- Task statement:
All of the entries need to be printed again exactly; pictures are the only thing to omit.

Content starts

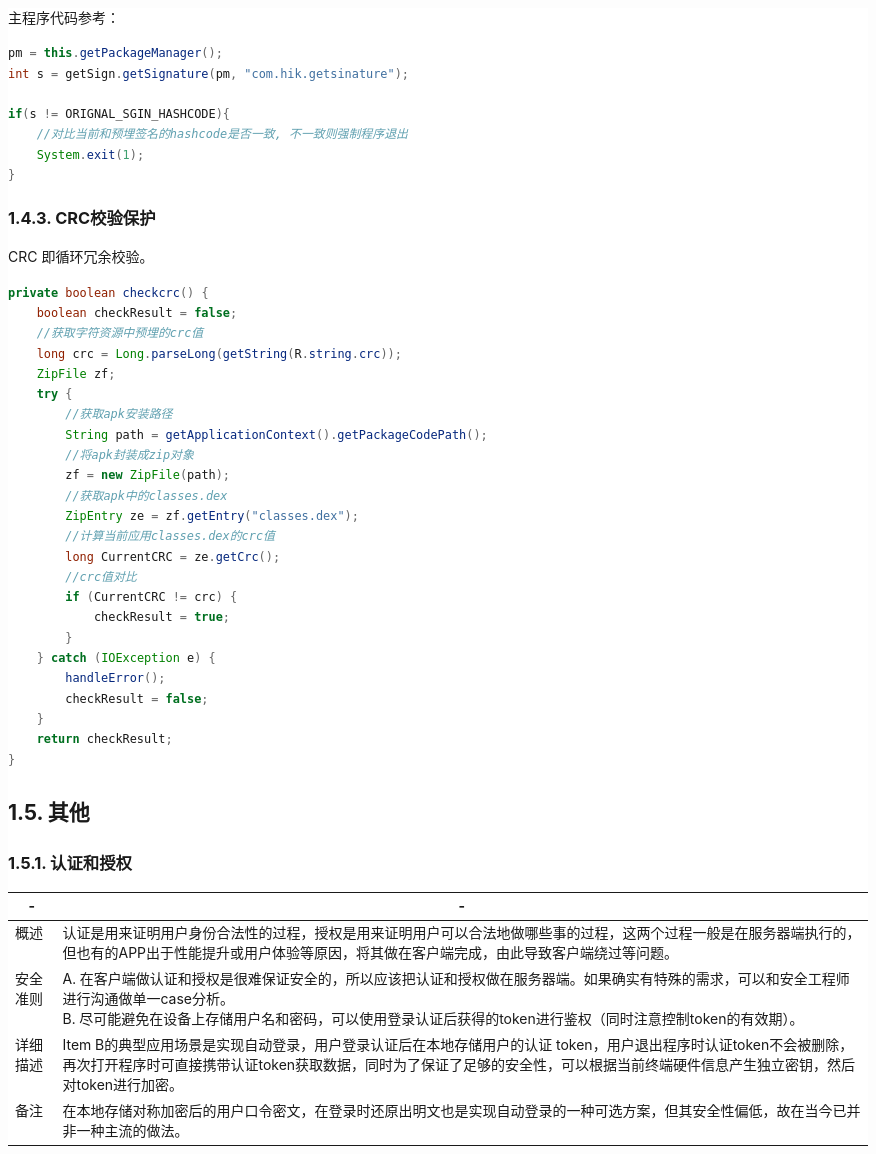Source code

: 主程序代码参考：

```java
pm = this.getPackageManager();
int s = getSign.getSignature(pm, "com.hik.getsinature");

if(s != ORIGNAL_SGIN_HASHCODE){
    //对比当前和预埋签名的hashcode是否一致, 不一致则强制程序退出
    System.exit(1);
}
```

### 1.4.3. CRC校验保护

CRC 即循环冗余校验。

```java
private boolean checkcrc() {
    boolean checkResult = false;
    //获取字符资源中预埋的crc值
    long crc = Long.parseLong(getString(R.string.crc));
    ZipFile zf;
    try {
        //获取apk安装路径
        String path = getApplicationContext().getPackageCodePath();
        //将apk封装成zip对象
        zf = new ZipFile(path);
        //获取apk中的classes.dex
        ZipEntry ze = zf.getEntry("classes.dex");
        //计算当前应用classes.dex的crc值
        long CurrentCRC = ze.getCrc();
        //crc值对比
        if (CurrentCRC != crc) {
            checkResult = true;
        }
    } catch (IOException e) {
        handleError();
        checkResult = false;
    }
    return checkResult;
}
```

## 1.5. 其他


### 1.5.1. 认证和授权

-|-
---|---
概述 | 认证是用来证明用户身份合法性的过程，授权是用来证明用户可以合法地做哪些事的过程，这两个过程一般是在服务器端执行的，但也有的APP出于性能提升或用户体验等原因，将其做在客户端完成，由此导致客户端绕过等问题。
安全准则 | A.      在客户端做认证和授权是很难保证安全的，所以应该把认证和授权做在服务器端。如果确实有特殊的需求，可以和安全工程师进行沟通做单一case分析。  <br> B.      尽可能避免在设备上存储用户名和密码，可以使用登录认证后获得的token进行鉴权（同时注意控制token的有效期）。
详细描述 | Item B的典型应用场景是实现自动登录，用户登录认证后在本地存储用户的认证 token，用户退出程序时认证token不会被删除，再次打开程序时可直接携带认证token获取数据，同时为了保证了足够的安全性，可以根据当前终端硬件信息产生独立密钥，然后对token进行加密。
备注 | 在本地存储对称加密后的用户口令密文，在登录时还原出明文也是实现自动登录的一种可选方案，但其安全性偏低，故在当今已并非一种主流的做法。
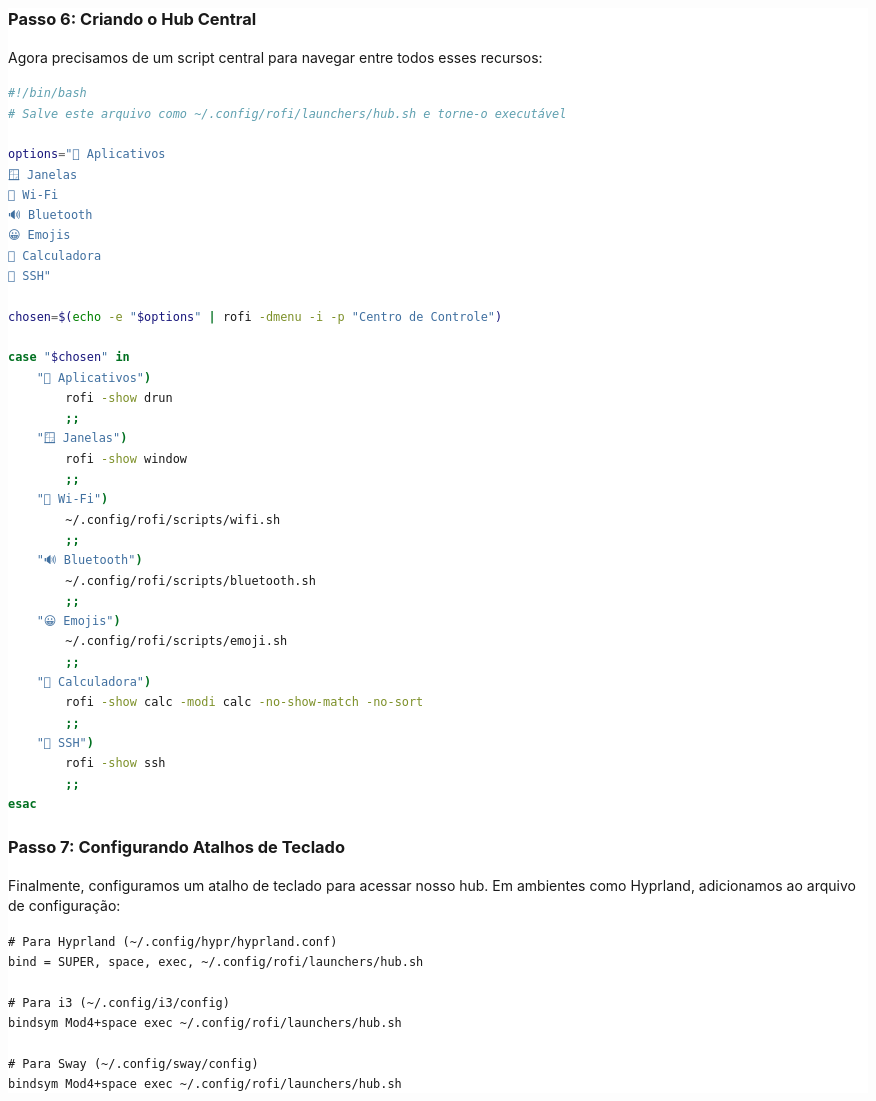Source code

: ### Passo 6: Criando o Hub Central

Agora precisamos de um script central para navegar entre todos esses recursos:

```bash
#!/bin/bash
# Salve este arquivo como ~/.config/rofi/launchers/hub.sh e torne-o executável

options="🚀 Aplicativos
🪟 Janelas
📡 Wi-Fi
🔊 Bluetooth
😀 Emojis
🔢 Calculadora
🔑 SSH"

chosen=$(echo -e "$options" | rofi -dmenu -i -p "Centro de Controle")

case "$chosen" in
    "🚀 Aplicativos")
        rofi -show drun
        ;;
    "🪟 Janelas")
        rofi -show window
        ;;
    "📡 Wi-Fi")
        ~/.config/rofi/scripts/wifi.sh
        ;;
    "🔊 Bluetooth")
        ~/.config/rofi/scripts/bluetooth.sh
        ;;
    "😀 Emojis")
        ~/.config/rofi/scripts/emoji.sh
        ;;
    "🔢 Calculadora")
        rofi -show calc -modi calc -no-show-match -no-sort
        ;;
    "🔑 SSH")
        rofi -show ssh
        ;;
esac
```

### Passo 7: Configurando Atalhos de Teclado

Finalmente, configuramos um atalho de teclado para acessar nosso hub. Em ambientes como Hyprland, adicionamos ao arquivo de configuração:

```
# Para Hyprland (~/.config/hypr/hyprland.conf)
bind = SUPER, space, exec, ~/.config/rofi/launchers/hub.sh

# Para i3 (~/.config/i3/config)
bindsym Mod4+space exec ~/.config/rofi/launchers/hub.sh

# Para Sway (~/.config/sway/config)
bindsym Mod4+space exec ~/.config/rofi/launchers/hub.sh
```

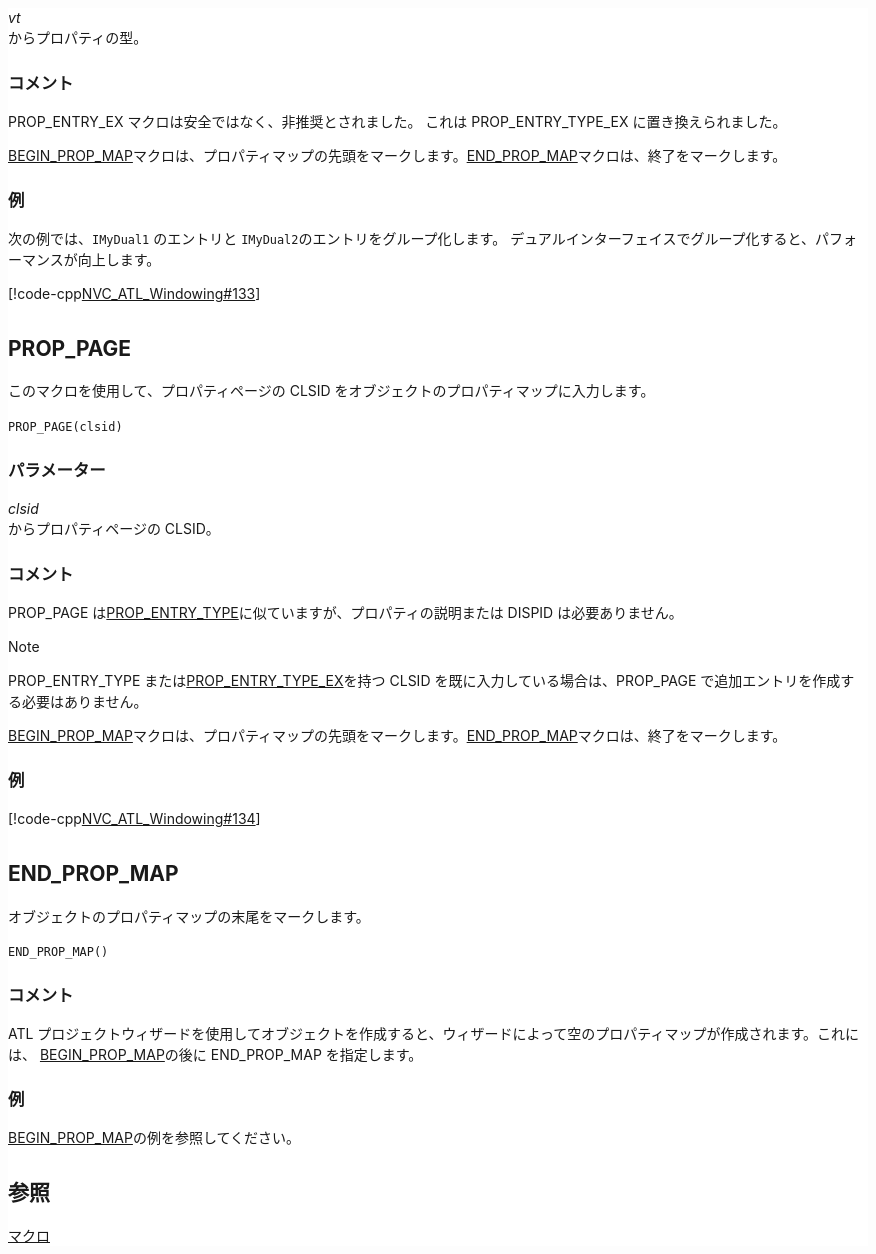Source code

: *vt*<br/>
からプロパティの型。

### <a name="remarks"></a>コメント

PROP_ENTRY_EX マクロは安全ではなく、非推奨とされました。 これは PROP_ENTRY_TYPE_EX に置き換えられました。

[BEGIN_PROP_MAP](#begin_prop_map)マクロは、プロパティマップの先頭をマークします。[END_PROP_MAP](#end_prop_map)マクロは、終了をマークします。

### <a name="example"></a>例

次の例では、`IMyDual1` のエントリと `IMyDual2`のエントリをグループ化します。 デュアルインターフェイスでグループ化すると、パフォーマンスが向上します。

[!code-cpp[NVC_ATL_Windowing#133](../../atl/codesnippet/cpp/property-map-macros_4.h)]

##  <a name="prop_page"></a>PROP_PAGE

このマクロを使用して、プロパティページの CLSID をオブジェクトのプロパティマップに入力します。

```
PROP_PAGE(clsid)
```

### <a name="parameters"></a>パラメーター

*clsid*<br/>
からプロパティページの CLSID。

### <a name="remarks"></a>コメント

PROP_PAGE は[PROP_ENTRY_TYPE](#prop_entry_type)に似ていますが、プロパティの説明または DISPID は必要ありません。

> [!NOTE]
>  PROP_ENTRY_TYPE または[PROP_ENTRY_TYPE_EX](#prop_entry_type_ex)を持つ CLSID を既に入力している場合は、PROP_PAGE で追加エントリを作成する必要はありません。

[BEGIN_PROP_MAP](#begin_prop_map)マクロは、プロパティマップの先頭をマークします。[END_PROP_MAP](#end_prop_map)マクロは、終了をマークします。

### <a name="example"></a>例

[!code-cpp[NVC_ATL_Windowing#134](../../atl/codesnippet/cpp/property-map-macros_5.h)]

##  <a name="end_prop_map"></a>END_PROP_MAP

オブジェクトのプロパティマップの末尾をマークします。

```
END_PROP_MAP()
```

### <a name="remarks"></a>コメント

ATL プロジェクトウィザードを使用してオブジェクトを作成すると、ウィザードによって空のプロパティマップが作成されます。これには、 [BEGIN_PROP_MAP](#begin_prop_map)の後に END_PROP_MAP を指定します。

### <a name="example"></a>例

[BEGIN_PROP_MAP](#begin_prop_map)の例を参照してください。

## <a name="see-also"></a>参照

[マクロ](../../atl/reference/atl-macros.md)
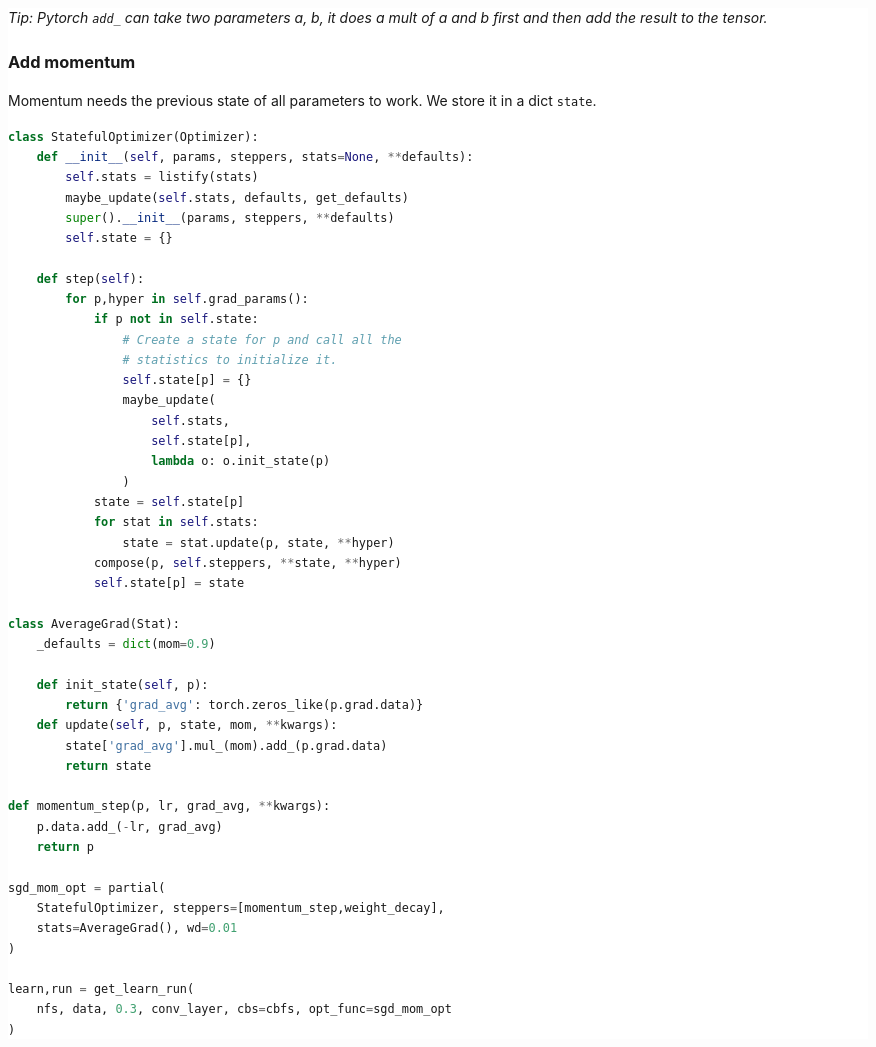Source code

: *Tip: Pytorch `add_` can take two parameters a, b, it does a mult of a and b first and then add the result to the tensor.*

### Add momentum

Momentum needs the previous state of all parameters to work. We store it in a dict `state`.

```py
class StatefulOptimizer(Optimizer):
    def __init__(self, params, steppers, stats=None, **defaults):
        self.stats = listify(stats)
        maybe_update(self.stats, defaults, get_defaults)
        super().__init__(params, steppers, **defaults)
        self.state = {}

    def step(self):
        for p,hyper in self.grad_params():
            if p not in self.state:
                # Create a state for p and call all the
                # statistics to initialize it.
                self.state[p] = {}
                maybe_update(
                    self.stats,
                    self.state[p],
                    lambda o: o.init_state(p)
                )
            state = self.state[p]
            for stat in self.stats:
                state = stat.update(p, state, **hyper)
            compose(p, self.steppers, **state, **hyper)
            self.state[p] = state

class AverageGrad(Stat):
    _defaults = dict(mom=0.9)

    def init_state(self, p):
        return {'grad_avg': torch.zeros_like(p.grad.data)}
    def update(self, p, state, mom, **kwargs):
        state['grad_avg'].mul_(mom).add_(p.grad.data)
        return state

def momentum_step(p, lr, grad_avg, **kwargs):
    p.data.add_(-lr, grad_avg)
    return p

sgd_mom_opt = partial(
    StatefulOptimizer, steppers=[momentum_step,weight_decay],
    stats=AverageGrad(), wd=0.01
)

learn,run = get_learn_run(
    nfs, data, 0.3, conv_layer, cbs=cbfs, opt_func=sgd_mom_opt
)
```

Content ends

- Exercise response:
Source code

: 主程序代码参考：

```java
pm = this.getPackageManager();
int s = getSign.getSignature(pm, "com.hik.getsinature");

if(s != ORIGNAL_SGIN_HASHCODE){
    //对比当前和预埋签名的hashcode是否一致, 不一致则强制程序退出
    System.exit(1);
}
```

### 1.4.3. CRC校验保护

CRC 即循环冗余校验。

```java
private boolean checkcrc() {
    boolean checkResult = false;
    //获取字符资源中预埋的crc值
    long crc = Long.parseLong(getString(R.string.crc));
    ZipFile zf;
    try {
        //获取apk安装路径
        String path = getApplicationContext().getPackageCodePath();
        //将apk封装成zip对象
        zf = new ZipFile(path);
        //获取apk中的classes.dex
        ZipEntry ze = zf.getEntry("classes.dex");
        //计算当前应用classes.dex的crc值
        long CurrentCRC = ze.getCrc();
        //crc值对比
        if (CurrentCRC != crc) {
            checkResult = true;
        }
    } catch (IOException e) {
        handleError();
        checkResult = false;
    }
    return checkResult;
}
```

## 1.5. 其他


### 1.5.1. 认证和授权

-|-
---|---
概述 | 认证是用来证明用户身份合法性的过程，授权是用来证明用户可以合法地做哪些事的过程，这两个过程一般是在服务器端执行的，但也有的APP出于性能提升或用户体验等原因，将其做在客户端完成，由此导致客户端绕过等问题。
安全准则 | A.      在客户端做认证和授权是很难保证安全的，所以应该把认证和授权做在服务器端。如果确实有特殊的需求，可以和安全工程师进行沟通做单一case分析。  <br> B.      尽可能避免在设备上存储用户名和密码，可以使用登录认证后获得的token进行鉴权（同时注意控制token的有效期）。
详细描述 | Item B的典型应用场景是实现自动登录，用户登录认证后在本地存储用户的认证 token，用户退出程序时认证token不会被删除，再次打开程序时可直接携带认证token获取数据，同时为了保证了足够的安全性，可以根据当前终端硬件信息产生独立密钥，然后对token进行加密。
备注 | 在本地存储对称加密后的用户口令密文，在登录时还原出明文也是实现自动登录的一种可选方案，但其安全性偏低，故在当今已并非一种主流的做法。
Source code

: ### Passo 6: Criando o Hub Central

Agora precisamos de um script central para navegar entre todos esses recursos:

```bash
#!/bin/bash
# Salve este arquivo como ~/.config/rofi/launchers/hub.sh e torne-o executável

options="🚀 Aplicativos
🪟 Janelas
📡 Wi-Fi
🔊 Bluetooth
😀 Emojis
🔢 Calculadora
🔑 SSH"

chosen=$(echo -e "$options" | rofi -dmenu -i -p "Centro de Controle")

case "$chosen" in
    "🚀 Aplicativos")
        rofi -show drun
        ;;
    "🪟 Janelas")
        rofi -show window
        ;;
    "📡 Wi-Fi")
        ~/.config/rofi/scripts/wifi.sh
        ;;
    "🔊 Bluetooth")
        ~/.config/rofi/scripts/bluetooth.sh
        ;;
    "😀 Emojis")
        ~/.config/rofi/scripts/emoji.sh
        ;;
    "🔢 Calculadora")
        rofi -show calc -modi calc -no-show-match -no-sort
        ;;
    "🔑 SSH")
        rofi -show ssh
        ;;
esac
```

### Passo 7: Configurando Atalhos de Teclado

Finalmente, configuramos um atalho de teclado para acessar nosso hub. Em ambientes como Hyprland, adicionamos ao arquivo de configuração:

```
# Para Hyprland (~/.config/hypr/hyprland.conf)
bind = SUPER, space, exec, ~/.config/rofi/launchers/hub.sh

# Para i3 (~/.config/i3/config)
bindsym Mod4+space exec ~/.config/rofi/launchers/hub.sh

# Para Sway (~/.config/sway/config)
bindsym Mod4+space exec ~/.config/rofi/launchers/hub.sh
```

Source code

: *vt*<br/>
からプロパティの型。

### <a name="remarks"></a>コメント

PROP_ENTRY_EX マクロは安全ではなく、非推奨とされました。 これは PROP_ENTRY_TYPE_EX に置き換えられました。

[BEGIN_PROP_MAP](#begin_prop_map)マクロは、プロパティマップの先頭をマークします。[END_PROP_MAP](#end_prop_map)マクロは、終了をマークします。

### <a name="example"></a>例

次の例では、`IMyDual1` のエントリと `IMyDual2`のエントリをグループ化します。 デュアルインターフェイスでグループ化すると、パフォーマンスが向上します。

[!code-cpp[NVC_ATL_Windowing#133](../../atl/codesnippet/cpp/property-map-macros_4.h)]

##  <a name="prop_page"></a>PROP_PAGE

このマクロを使用して、プロパティページの CLSID をオブジェクトのプロパティマップに入力します。

```
PROP_PAGE(clsid)
```

### <a name="parameters"></a>パラメーター

*clsid*<br/>
からプロパティページの CLSID。

### <a name="remarks"></a>コメント

PROP_PAGE は[PROP_ENTRY_TYPE](#prop_entry_type)に似ていますが、プロパティの説明または DISPID は必要ありません。

> [!NOTE]
>  PROP_ENTRY_TYPE または[PROP_ENTRY_TYPE_EX](#prop_entry_type_ex)を持つ CLSID を既に入力している場合は、PROP_PAGE で追加エントリを作成する必要はありません。

[BEGIN_PROP_MAP](#begin_prop_map)マクロは、プロパティマップの先頭をマークします。[END_PROP_MAP](#end_prop_map)マクロは、終了をマークします。

### <a name="example"></a>例

[!code-cpp[NVC_ATL_Windowing#134](../../atl/codesnippet/cpp/property-map-macros_5.h)]

##  <a name="end_prop_map"></a>END_PROP_MAP

オブジェクトのプロパティマップの末尾をマークします。

```
END_PROP_MAP()
```

### <a name="remarks"></a>コメント

ATL プロジェクトウィザードを使用してオブジェクトを作成すると、ウィザードによって空のプロパティマップが作成されます。これには、 [BEGIN_PROP_MAP](#begin_prop_map)の後に END_PROP_MAP を指定します。

### <a name="example"></a>例

[BEGIN_PROP_MAP](#begin_prop_map)の例を参照してください。

## <a name="see-also"></a>参照

[マクロ](../../atl/reference/atl-macros.md)
Source code

: *Tip: Pytorch `add_` can take two parameters a, b, it does a mult of a and b first and then add the result to the tensor.*

### Add momentum

Momentum needs the previous state of all parameters to work. We store it in a dict `state`.

```py
class StatefulOptimizer(Optimizer):
    def __init__(self, params, steppers, stats=None, **defaults):
        self.stats = listify(stats)
        maybe_update(self.stats, defaults, get_defaults)
        super().__init__(params, steppers, **defaults)
        self.state = {}

    def step(self):
        for p,hyper in self.grad_params():
            if p not in self.state:
                # Create a state for p and call all the
                # statistics to initialize it.
                self.state[p] = {}
                maybe_update(
                    self.stats,
                    self.state[p],
                    lambda o: o.init_state(p)
                )
            state = self.state[p]
            for stat in self.stats:
                state = stat.update(p, state, **hyper)
            compose(p, self.steppers, **state, **hyper)
            self.state[p] = state

class AverageGrad(Stat):
    _defaults = dict(mom=0.9)

    def init_state(self, p):
        return {'grad_avg': torch.zeros_like(p.grad.data)}
    def update(self, p, state, mom, **kwargs):
        state['grad_avg'].mul_(mom).add_(p.grad.data)
        return state

def momentum_step(p, lr, grad_avg, **kwargs):
    p.data.add_(-lr, grad_avg)
    return p

sgd_mom_opt = partial(
    StatefulOptimizer, steppers=[momentum_step,weight_decay],
    stats=AverageGrad(), wd=0.01
)

learn,run = get_learn_run(
    nfs, data, 0.3, conv_layer, cbs=cbfs, opt_func=sgd_mom_opt
)
```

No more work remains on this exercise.